+++ INFORMATION

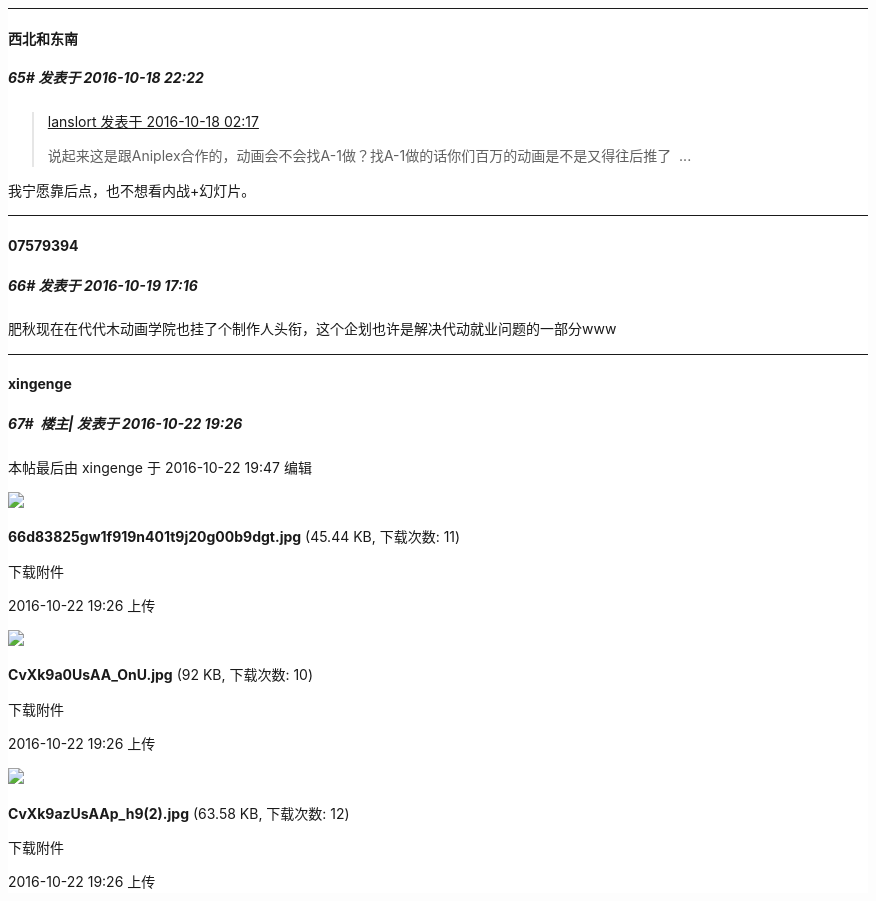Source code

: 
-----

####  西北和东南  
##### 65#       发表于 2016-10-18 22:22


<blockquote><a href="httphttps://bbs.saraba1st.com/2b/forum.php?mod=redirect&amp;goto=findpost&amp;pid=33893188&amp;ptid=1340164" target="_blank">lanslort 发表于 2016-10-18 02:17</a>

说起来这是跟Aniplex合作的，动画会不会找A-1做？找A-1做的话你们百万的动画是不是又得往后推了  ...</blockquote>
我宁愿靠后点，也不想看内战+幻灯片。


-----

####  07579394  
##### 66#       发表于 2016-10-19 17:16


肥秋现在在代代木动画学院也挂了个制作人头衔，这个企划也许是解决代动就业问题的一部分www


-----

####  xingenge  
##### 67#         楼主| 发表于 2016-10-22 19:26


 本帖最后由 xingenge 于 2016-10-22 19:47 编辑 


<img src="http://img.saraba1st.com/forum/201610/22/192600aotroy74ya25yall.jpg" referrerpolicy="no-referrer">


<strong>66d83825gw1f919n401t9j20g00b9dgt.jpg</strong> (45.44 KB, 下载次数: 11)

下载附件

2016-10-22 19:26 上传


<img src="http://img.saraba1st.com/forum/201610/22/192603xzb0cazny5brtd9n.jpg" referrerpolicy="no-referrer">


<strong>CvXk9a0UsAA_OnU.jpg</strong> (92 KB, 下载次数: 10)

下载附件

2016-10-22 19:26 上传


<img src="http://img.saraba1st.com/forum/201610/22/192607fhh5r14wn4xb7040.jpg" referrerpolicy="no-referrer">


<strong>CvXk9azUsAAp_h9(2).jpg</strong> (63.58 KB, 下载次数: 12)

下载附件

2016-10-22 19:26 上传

++++++
+++ INFORMATION

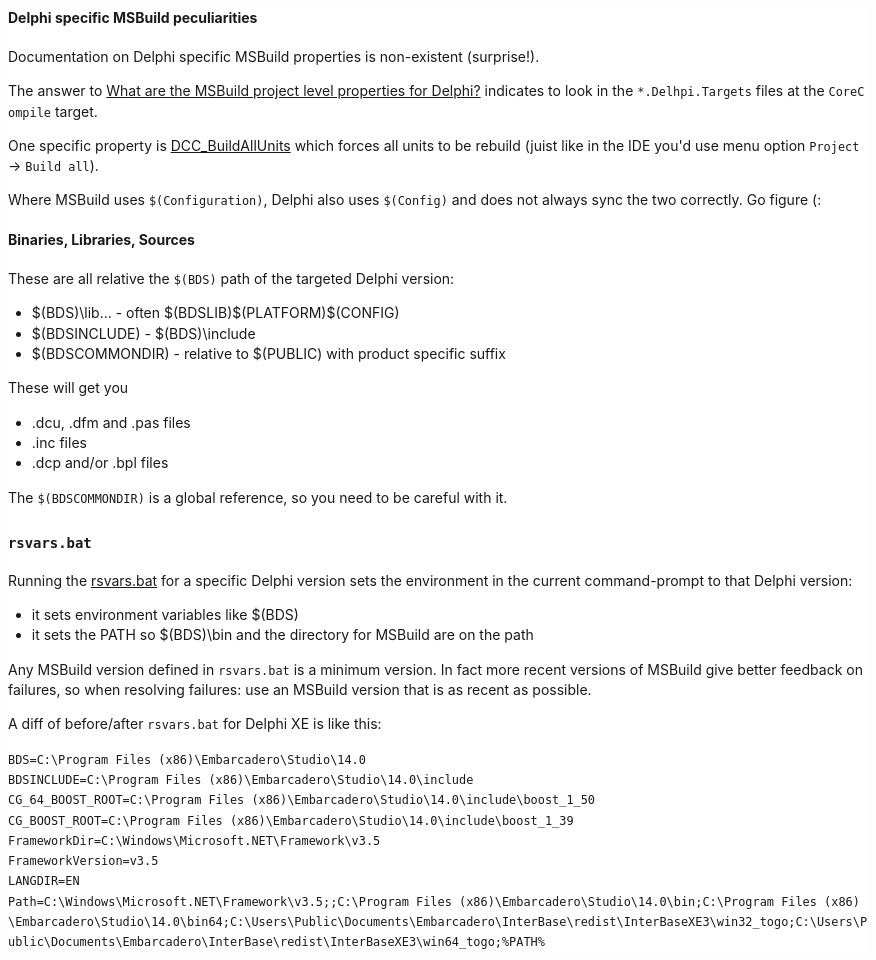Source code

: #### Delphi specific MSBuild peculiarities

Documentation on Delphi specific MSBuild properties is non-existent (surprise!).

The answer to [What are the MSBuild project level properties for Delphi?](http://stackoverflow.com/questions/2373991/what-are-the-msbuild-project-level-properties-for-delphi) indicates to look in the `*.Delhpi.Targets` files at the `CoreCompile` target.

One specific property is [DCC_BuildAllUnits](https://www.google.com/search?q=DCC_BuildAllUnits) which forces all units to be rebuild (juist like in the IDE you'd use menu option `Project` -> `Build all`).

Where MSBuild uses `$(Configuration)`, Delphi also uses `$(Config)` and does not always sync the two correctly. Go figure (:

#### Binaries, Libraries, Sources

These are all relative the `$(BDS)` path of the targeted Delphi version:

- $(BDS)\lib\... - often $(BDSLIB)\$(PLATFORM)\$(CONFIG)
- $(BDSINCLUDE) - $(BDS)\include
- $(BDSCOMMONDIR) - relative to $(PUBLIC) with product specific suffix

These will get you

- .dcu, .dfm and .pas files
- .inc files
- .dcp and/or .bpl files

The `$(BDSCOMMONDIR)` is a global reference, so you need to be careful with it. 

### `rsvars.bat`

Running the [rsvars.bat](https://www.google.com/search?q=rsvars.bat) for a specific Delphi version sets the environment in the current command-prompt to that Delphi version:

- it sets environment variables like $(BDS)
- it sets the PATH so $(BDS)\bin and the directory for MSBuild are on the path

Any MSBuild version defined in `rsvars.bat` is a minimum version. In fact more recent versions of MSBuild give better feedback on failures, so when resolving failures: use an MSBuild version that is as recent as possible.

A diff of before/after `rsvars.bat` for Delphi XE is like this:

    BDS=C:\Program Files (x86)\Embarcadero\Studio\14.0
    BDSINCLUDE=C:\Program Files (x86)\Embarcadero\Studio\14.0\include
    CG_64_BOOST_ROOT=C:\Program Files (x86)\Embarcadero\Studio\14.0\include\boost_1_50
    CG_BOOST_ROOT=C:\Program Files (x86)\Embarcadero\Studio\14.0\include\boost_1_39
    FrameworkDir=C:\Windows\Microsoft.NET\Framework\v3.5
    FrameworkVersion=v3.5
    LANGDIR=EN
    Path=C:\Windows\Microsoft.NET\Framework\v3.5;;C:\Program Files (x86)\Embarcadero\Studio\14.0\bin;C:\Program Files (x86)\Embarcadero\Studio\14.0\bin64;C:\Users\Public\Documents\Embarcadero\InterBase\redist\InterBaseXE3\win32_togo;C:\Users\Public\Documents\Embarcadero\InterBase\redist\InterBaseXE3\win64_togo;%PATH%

++++++

■ **WHAT TO PRODUCE**
In the data above, retype exactly and only the lines between the one holding "specific MSBuild peculiarities" and the one holding "Documentation on Delphi", inclusive.

■ **FINAL ANSWER**
: #### Delphi specific MSBuild peculiarities

Documentation on Delphi specific MSBuild properties is non-existent (surprise!).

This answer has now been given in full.